Good atmosphere and vibe - I was there early afternoon so all fairly family based.... a couple of parents with kids eating, a few couples with coffee/tea & cake and a few having a beer.

I think in the evenings it is more a youngsters hang out pre-&-post clubbing.

Only doing espresso based coffee at the moment but I had a couple of flat whites which were very nice...

After a bit more shopping we ended up at Shuffledogs which is run by Brewdogs....

A very wide range of beers and 3 or 4 Shuffle board "tables" in the basement.

The beer was very nice and I am shite at Shuffle board...

They were also advertising various coffees and brews - "We are as serious about our coffee as we are about our beer"...

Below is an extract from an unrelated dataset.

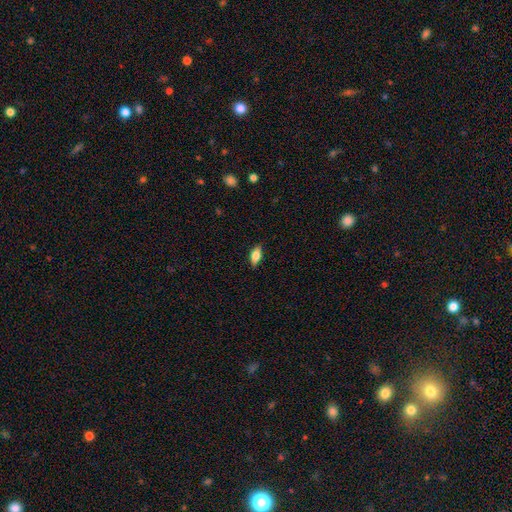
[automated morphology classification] A smooth galaxy with no disk features (71%) that is in between round and cigar-shaped (82%).

Vote fractions:
- Smooth or featured? smooth: 71% / featured or disk: 21% / star or artifact: 7%
- How rounded? in between: 82% / cigar-shaped: 14% / round: 4%
- Merging? none: 84% / minor disturbance: 12% / major disturbance: 2% / merger: 1%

Given they are really serious (and good) at beer the coffee should be worth a try (I had to run for a train so didn't have time to try it out).


----------



## forzajuve (Feb 2, 2011)

Laynes on the station approach is really good, is this a new venture from the same? Can't stand brewdog but I'm sure the coffee will be good.


----------



## Drewster (Dec 1, 2013)

forzajuve said:


> Laynes on the station approach is really good, is this a new venture from the same? Can't stand brewdog but I'm sure the coffee will be good.


So I am told.....

The Brewdog place had about 30 odd beers..... should find something you like


----------



## Gallant (Jul 3, 2015)

New place by Laynes is a part of Sheaf St. Cafeteria / Duke Studios, half Laynes half can and bottle bar (mostly a craft beer affair, with a small backbar of spirits and possibly a few beers on tap, I was in a rush whilst I was in). I think the Laynes side is open until just after most work places close up (though don't quote me on that), and the bar is open Friday and Saturday's until 'late' from what I've gathered from social media.

Big shuttered warehouse type building, they bang the shutters up when it's nice and sunny making nice and sunny inside, the beer garden around the back is a nice place to chill out in. I'll likely pop back at some point but it's the wrong side of town for me to be getting across to.


----------